§ **Artigo**
↓

A Fundação CPqD – Centro de Pesquisa e Desenvolvimento – singra, há 35 anos, as águas de margens, nem sempre, plácidas das Tecnologias de Informação e Comunicação. O CPqD, graças à sua persistência e reunindo talentos, constitui um florão brasileiro da inovação no segmento das TICs na América Latina. Confira, aqui, entrevista exclusiva com o presidente da entidade, Hélio Marcos Machado Graciosa, com sua visão objetiva sobre o centro.
A Fundação CPqD – Centro de Pesquisa e Desenvolvimento – é uma Associada TELEBRASIL.
Sobre a criação de empresas pelo CPqD, assim se expressou Hélio Graciosa: “além do Programa de Pesquisa e Desenvolvimento, vamos ao mercado e criamos empresas”. Ressaltou o presidente que a criação de empresas pelo Centro de Pesquisa e Desenvolvimento é mais uma maneira de colocar tecnologia na rua e de gerar mais riqueza para o País. O conjunto dessas empresas denomina-se o “Universo CPqD”, um nome obtido por consenso.
Girando a roda da inovação – o universo CPqD
A Padtec pertence 2/3 ao CPqD e o restante, à “ideias net”, uma companhia que investe em empresas do setor de TMT – tecnologia, mídia e telecomunicações. A Padtec foi criada em 1999 e, em 2001, sofreu um upgrade. Oito anos depois, adquiriu a empresa high-tec israelense CIVCOM, detentora de alta tecnologia em sofisticados módulos opto – eletrônicos, com compensadores de dispersão (MDCM – manageable dispersion compensator modules). Hoje, ela é líder em sistemas para comunicações ópticas da América Latina.

↑

§ **Objetivo**
Prossiga o texto acima sobre a Fundação CPqD a partir da última frase apresentada.

§ **Dados registrados**
↓

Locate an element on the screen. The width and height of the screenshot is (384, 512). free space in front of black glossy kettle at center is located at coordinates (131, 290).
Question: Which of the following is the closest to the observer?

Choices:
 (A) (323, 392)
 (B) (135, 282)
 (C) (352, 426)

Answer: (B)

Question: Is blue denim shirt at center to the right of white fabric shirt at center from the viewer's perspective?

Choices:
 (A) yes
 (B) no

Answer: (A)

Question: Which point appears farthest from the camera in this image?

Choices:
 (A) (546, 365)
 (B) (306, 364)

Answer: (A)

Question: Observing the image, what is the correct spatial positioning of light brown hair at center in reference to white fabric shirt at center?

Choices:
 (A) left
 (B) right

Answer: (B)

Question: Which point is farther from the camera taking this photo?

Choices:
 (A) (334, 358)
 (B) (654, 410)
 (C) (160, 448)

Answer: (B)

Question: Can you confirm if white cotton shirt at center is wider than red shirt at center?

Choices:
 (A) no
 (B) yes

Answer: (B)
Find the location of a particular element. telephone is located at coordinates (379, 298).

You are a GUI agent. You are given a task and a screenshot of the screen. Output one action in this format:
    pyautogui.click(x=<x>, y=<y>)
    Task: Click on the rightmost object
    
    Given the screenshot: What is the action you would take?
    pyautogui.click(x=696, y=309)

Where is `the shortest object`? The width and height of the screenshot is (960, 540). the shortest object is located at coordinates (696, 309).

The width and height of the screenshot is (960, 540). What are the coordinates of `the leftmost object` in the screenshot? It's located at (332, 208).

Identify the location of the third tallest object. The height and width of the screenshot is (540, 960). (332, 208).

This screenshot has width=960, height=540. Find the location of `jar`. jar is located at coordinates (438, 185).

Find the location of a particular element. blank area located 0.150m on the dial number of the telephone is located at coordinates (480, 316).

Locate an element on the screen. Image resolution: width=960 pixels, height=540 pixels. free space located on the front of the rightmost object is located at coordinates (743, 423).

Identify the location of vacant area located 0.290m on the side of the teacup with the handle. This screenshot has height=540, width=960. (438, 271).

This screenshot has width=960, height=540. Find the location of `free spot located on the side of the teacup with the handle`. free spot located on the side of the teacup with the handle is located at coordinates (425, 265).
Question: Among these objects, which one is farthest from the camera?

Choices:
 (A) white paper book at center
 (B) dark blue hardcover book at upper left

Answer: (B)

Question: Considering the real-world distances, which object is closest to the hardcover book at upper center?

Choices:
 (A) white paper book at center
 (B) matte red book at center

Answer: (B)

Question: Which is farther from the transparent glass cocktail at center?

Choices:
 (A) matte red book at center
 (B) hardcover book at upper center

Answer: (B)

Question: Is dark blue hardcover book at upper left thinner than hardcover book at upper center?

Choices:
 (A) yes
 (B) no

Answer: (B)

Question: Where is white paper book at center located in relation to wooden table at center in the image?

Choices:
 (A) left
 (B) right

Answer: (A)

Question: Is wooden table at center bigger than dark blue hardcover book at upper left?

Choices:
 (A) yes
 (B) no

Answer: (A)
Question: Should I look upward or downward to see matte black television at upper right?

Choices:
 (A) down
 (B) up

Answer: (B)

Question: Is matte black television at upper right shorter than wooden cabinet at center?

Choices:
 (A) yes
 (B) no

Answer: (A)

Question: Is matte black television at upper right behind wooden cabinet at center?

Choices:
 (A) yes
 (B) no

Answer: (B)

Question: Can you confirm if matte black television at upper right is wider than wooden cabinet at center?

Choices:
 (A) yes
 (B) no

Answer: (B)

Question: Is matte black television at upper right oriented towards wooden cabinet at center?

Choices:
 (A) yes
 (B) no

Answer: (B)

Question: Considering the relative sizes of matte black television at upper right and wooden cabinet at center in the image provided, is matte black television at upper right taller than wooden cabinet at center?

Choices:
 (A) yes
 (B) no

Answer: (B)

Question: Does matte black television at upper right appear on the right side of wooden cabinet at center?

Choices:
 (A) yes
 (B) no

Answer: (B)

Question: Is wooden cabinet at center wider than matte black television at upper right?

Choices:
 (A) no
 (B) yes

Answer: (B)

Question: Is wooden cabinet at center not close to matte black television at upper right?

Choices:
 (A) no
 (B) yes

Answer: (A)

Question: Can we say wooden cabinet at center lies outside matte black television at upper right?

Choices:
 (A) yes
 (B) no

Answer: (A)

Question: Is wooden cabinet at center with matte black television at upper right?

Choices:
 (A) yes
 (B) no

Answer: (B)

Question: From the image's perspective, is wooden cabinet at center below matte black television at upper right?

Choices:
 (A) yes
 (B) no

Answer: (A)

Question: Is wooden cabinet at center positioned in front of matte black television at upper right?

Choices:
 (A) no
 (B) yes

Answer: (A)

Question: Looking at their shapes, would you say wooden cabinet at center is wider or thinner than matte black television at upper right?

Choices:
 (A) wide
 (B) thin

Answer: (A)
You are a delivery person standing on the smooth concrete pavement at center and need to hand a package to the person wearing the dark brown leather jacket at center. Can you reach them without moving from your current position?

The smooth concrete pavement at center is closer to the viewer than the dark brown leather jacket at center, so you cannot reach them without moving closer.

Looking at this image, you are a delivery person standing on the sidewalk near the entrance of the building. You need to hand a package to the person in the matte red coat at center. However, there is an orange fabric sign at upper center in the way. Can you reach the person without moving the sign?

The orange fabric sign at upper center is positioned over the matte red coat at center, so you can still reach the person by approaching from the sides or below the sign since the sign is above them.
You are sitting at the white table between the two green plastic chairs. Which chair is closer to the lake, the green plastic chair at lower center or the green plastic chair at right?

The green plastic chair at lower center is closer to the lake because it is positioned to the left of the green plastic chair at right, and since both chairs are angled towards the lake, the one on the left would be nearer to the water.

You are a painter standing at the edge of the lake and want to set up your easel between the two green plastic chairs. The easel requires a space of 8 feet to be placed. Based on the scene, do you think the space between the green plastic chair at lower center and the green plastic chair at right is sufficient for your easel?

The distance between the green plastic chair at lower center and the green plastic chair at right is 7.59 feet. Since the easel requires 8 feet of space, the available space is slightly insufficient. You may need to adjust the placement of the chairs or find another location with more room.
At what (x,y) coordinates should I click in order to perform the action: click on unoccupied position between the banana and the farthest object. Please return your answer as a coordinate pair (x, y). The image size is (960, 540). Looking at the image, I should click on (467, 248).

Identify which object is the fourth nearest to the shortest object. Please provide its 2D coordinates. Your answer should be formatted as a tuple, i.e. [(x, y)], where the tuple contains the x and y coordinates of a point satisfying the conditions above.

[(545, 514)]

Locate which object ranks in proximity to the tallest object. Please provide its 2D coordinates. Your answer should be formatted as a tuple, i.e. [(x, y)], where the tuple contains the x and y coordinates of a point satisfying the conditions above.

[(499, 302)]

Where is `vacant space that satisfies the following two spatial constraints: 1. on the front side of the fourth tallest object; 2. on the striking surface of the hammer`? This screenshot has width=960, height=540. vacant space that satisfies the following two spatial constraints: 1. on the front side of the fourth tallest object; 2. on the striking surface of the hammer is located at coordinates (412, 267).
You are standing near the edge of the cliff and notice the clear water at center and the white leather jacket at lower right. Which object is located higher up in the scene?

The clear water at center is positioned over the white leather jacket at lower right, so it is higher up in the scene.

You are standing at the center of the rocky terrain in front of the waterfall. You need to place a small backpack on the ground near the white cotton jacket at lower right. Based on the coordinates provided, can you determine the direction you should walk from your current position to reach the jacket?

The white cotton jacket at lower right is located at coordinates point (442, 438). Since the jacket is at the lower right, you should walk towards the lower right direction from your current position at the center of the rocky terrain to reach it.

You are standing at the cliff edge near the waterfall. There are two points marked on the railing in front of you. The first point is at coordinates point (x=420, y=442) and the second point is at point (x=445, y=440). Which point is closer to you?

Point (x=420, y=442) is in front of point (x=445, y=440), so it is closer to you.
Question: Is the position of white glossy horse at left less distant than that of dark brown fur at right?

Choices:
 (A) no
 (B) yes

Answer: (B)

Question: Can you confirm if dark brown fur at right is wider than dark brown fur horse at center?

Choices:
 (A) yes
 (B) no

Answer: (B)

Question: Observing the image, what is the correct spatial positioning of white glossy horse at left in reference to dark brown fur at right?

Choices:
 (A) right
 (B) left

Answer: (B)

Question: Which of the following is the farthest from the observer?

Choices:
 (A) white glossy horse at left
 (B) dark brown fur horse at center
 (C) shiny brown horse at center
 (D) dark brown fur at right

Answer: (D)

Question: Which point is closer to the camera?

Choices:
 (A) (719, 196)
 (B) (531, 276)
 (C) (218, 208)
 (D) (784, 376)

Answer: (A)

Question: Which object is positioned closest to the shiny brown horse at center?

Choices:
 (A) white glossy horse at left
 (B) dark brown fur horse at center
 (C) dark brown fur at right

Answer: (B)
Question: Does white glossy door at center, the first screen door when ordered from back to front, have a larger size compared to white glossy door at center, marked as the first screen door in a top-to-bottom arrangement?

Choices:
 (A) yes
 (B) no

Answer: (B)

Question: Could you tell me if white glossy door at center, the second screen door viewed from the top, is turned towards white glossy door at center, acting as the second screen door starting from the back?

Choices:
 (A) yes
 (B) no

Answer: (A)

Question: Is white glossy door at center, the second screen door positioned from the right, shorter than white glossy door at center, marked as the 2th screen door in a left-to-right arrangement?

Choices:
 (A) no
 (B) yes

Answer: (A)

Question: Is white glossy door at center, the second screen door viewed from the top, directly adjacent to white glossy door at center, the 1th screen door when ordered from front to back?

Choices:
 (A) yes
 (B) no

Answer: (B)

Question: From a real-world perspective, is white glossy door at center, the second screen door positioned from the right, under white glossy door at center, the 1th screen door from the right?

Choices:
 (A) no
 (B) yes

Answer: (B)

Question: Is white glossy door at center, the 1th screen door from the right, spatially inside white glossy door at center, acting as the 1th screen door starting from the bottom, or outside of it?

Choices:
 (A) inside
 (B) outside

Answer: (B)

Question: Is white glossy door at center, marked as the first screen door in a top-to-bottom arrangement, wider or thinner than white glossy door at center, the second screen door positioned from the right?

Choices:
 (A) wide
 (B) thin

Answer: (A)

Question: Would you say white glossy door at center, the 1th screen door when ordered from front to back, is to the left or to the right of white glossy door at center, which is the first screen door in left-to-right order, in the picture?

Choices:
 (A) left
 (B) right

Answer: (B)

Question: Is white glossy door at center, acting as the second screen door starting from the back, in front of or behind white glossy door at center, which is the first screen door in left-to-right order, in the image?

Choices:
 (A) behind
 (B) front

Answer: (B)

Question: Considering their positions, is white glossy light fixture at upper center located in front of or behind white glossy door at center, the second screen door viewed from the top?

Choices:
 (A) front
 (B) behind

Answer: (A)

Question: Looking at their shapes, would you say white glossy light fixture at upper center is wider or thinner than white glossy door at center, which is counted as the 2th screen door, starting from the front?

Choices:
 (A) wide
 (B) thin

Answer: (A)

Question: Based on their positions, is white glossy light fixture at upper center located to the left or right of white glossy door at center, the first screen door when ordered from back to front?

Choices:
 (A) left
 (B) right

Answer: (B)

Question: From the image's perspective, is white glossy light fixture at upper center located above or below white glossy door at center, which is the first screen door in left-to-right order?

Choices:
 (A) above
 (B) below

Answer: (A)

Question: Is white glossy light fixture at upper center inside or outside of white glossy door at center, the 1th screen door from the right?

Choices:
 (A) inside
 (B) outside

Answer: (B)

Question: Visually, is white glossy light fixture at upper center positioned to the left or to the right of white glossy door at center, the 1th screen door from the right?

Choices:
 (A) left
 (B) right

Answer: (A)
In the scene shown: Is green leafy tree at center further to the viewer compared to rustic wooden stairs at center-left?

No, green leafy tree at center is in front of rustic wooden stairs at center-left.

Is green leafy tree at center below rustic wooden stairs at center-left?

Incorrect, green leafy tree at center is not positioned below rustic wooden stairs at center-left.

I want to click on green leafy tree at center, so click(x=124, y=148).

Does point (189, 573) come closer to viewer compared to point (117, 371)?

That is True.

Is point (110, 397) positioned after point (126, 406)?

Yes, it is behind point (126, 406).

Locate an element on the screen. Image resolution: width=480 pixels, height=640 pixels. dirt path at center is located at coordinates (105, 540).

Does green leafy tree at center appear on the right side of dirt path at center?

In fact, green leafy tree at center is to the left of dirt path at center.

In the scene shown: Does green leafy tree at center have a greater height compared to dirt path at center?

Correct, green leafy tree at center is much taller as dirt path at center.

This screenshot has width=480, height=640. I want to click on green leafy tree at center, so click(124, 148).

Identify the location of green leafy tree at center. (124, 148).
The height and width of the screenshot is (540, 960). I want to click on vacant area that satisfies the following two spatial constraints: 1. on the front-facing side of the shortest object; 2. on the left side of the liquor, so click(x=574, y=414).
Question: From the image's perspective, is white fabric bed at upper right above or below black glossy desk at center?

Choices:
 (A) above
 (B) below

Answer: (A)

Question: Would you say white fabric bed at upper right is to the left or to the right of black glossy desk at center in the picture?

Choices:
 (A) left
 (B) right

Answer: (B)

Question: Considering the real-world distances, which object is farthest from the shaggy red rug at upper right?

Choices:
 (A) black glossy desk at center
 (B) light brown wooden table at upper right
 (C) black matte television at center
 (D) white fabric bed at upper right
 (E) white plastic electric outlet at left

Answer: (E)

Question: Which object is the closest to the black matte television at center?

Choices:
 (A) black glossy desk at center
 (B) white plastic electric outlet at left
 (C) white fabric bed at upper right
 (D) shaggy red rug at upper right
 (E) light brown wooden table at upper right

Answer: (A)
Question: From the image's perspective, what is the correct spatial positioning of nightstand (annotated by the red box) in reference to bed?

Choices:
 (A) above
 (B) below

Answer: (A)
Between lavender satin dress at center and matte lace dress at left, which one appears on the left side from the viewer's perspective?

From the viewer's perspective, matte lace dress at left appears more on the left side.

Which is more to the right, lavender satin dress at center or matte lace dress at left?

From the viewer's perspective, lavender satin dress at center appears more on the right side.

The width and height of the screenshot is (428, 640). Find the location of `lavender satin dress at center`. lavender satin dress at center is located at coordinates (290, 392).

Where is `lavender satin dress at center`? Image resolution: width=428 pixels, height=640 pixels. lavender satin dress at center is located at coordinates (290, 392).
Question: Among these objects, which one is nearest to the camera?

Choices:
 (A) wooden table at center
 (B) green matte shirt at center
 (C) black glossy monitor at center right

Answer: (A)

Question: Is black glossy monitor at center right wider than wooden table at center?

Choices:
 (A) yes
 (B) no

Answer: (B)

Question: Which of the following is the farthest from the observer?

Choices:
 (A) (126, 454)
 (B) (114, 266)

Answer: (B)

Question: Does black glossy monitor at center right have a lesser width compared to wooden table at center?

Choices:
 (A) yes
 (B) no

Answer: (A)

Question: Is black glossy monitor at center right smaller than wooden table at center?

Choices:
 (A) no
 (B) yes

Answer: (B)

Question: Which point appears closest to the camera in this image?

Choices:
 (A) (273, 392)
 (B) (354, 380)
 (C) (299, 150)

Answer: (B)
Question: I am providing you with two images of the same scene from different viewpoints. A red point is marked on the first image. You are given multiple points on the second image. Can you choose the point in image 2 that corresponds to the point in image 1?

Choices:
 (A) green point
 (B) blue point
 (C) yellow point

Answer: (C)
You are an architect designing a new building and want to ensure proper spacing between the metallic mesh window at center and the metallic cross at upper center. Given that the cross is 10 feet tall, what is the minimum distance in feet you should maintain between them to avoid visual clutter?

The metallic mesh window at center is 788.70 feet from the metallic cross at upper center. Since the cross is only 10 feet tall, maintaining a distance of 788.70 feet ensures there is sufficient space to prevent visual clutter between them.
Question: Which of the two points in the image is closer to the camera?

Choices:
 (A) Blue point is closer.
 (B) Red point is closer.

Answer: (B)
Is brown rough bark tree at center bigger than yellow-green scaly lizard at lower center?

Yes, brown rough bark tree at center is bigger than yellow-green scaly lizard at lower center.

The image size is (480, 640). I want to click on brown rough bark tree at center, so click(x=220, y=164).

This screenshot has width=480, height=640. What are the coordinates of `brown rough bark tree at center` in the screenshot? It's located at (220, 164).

↑

§ **Resposta**
A Trópico, atualmente, é 60% da Promon, 30% do CPqD e 10% da Cisco. Sua principal linha de ação se volta para a NGN – Next Generation Networks ou Redes da Próxima Geração. Aqui se encaixa a convergência de redes de voz e dados, utilizando a tecnologia de VoIP – Voice over Interner Protocol. “Todas as ligações interurbanas do Brasil passam por tecnologia Trópico, com tecnologia do CPqD”, afirmou Graciosa.
Fora do País e nos EUA desde 2000, existe a “CPqD Technologies & Systems”, agora em Fort Lauderdale (Flórida) e antes em San José (Califórnia). A CPqD Technologies & Systems tem acordo com a “Midsate Consultants”, empresa de engenharia de redes para PMEs americanas, localizada na cidade de Nephi, no estado de Utah (USA) e que utiliza tecnologia de software do CPqD.
Em 2010, na África, o CPqD criou a SPAT, com sede em Luanda (Angola), em sociedade com o grupo local Vivagest. A participação do CPqD é de 40%. A SPAT
foi contratada para cadastrar a nova rede óptica, sendo construída pela MSTelecom, em Angola. O cadastro vai ser a base para a instalação do sistema CPqD de supervisão óptica.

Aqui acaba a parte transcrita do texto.